* [Tarea asignada] Devuelve, copiado sin ningún cambio, el fragmento del texto sobre Colombia que se abre con las palabras "J. Marcos y" y se cierra con "la esfera productiva.".

J. Marcos y M.ª Ángeles Fernández
Colombia
La historia de Colombia gira en torno a la tierra, a su posesión, uso y producción, en un molinete de vueltas excéntricas con más de ocho millones de personas desplazadas, sobre todo de las zonas rurales, las más golpeadas por la violencia. El presidente, Gustavo Petro, repite que su idea de terminar con la dependencia del petróleo pasa por un cambio de modelo económico en el que la agricultura se sitúe en el centro de la esfera productiva.
Manuel. Foto: Desplazados.org
Fabián. Foto: Desplazados.org
Dos horas y media “en bestia” más otra hora y pico en moto desde la vereda San Miguel, pasando por San Andrés de Cuerquia, “hasta arribar acá”, ese adverbio de lugar en estas líneas ubicado en Toledo, un municipio en la subregión Norte de Antioquia, ese acá hasta donde también ha llegado un reducido grupo de representantes de la Red de Organizaciones Campesinas y Sociales del Norte y Bajo Cauca Antioqueño (REDOSC), cada uno desde su parcela correspondiente; y pongamos que ese hombre a lomos de un caballo primero y de un ciclomotor después se llama Manuel, por escribir un nombre, cualquiera salvo el suyo para que nadie pueda identificarlo.
Así continúan las cosas en este rincón, uno de tantos otros, de Colombia. Así y no de otra forma, por mucho que Google Maps refleje que el trayecto apenas supone sesenta minutos largos, pero es que aquí los desprendimientos y los obstáculos se cuentan por centenares; por mucho que el calendario corrobore los más de seis años desde aquel acuerdo de paz entre el Gobierno (por aquel entonces de Juan Manuel Santos) y la guerrilla de las FARC-EP (Fuerzas Armadas Revolucionarias de Colombia - Ejército del Pueblo), pero es que aquí siguen muriendo; por mucho que el Ejecutivo de Gustavo Petro, el primer mandatario de izquierdas en toda la historia del país (con el permiso de algunas opciones liberales), acuñara a su llegada en agosto el concepto de la “paz total”, como transformadora apuesta de hacer política, pero es que todavía no llega, no al menos a rincones como este de Toledo.
“En mi vereda anteriormente habían por ahí 177 familias y en este momento habemos 19 familias, debido al conflicto armado que llegó a nuestras comunidades”. Durante la conversación, Manuel repite varias veces la rebaja, como si la retuviera en la memoria cual reflejo de tanto lo sufrido desde los años 90, “cuando empezó la deseconomía y a muchos los desplazaron, a otros los asesinaron” y no quedaron “sino unos poquitos”. Manuel tenía por entonces cinco hijos pequeños y tomó la decisión de permanecer, de soportar, de hacer frente desde la tierra misma a un conflicto que fue “una cosa exagerada: las FARC, los paramilitares, el Ejército… fue terrible. He pasado miedo en demasiado”.

* [Datos disponibles]

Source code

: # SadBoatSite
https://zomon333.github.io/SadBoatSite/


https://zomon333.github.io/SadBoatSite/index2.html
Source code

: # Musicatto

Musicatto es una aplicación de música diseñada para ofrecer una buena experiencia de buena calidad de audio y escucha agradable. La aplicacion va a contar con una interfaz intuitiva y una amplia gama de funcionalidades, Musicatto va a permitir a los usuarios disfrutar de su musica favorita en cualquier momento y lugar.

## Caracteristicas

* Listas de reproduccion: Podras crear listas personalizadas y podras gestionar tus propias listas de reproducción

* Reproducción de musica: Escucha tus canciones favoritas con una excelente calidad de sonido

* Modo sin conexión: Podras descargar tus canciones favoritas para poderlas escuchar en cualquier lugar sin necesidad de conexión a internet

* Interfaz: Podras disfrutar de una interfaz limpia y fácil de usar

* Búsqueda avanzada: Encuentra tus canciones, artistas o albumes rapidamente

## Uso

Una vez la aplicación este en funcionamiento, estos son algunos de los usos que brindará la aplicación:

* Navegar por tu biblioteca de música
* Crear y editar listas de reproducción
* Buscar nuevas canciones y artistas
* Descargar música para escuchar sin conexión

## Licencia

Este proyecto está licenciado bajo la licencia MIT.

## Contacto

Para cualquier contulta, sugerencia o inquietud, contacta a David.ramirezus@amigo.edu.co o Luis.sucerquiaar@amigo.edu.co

* [Área de respuesta]
J. Marcos y M.ª Ángeles Fernández
Colombia
La historia de Colombia gira en torno a la tierra, a su posesión, uso y producción, en un molinete de vueltas excéntricas con más de ocho millones de personas desplazadas, sobre todo de las zonas rurales, las más golpeadas por la violencia. El presidente, Gustavo Petro, repite que su idea de terminar con la dependencia del petróleo pasa por un cambio de modelo económico en el que la agricultura se sitúe en el centro de la esfera productiva.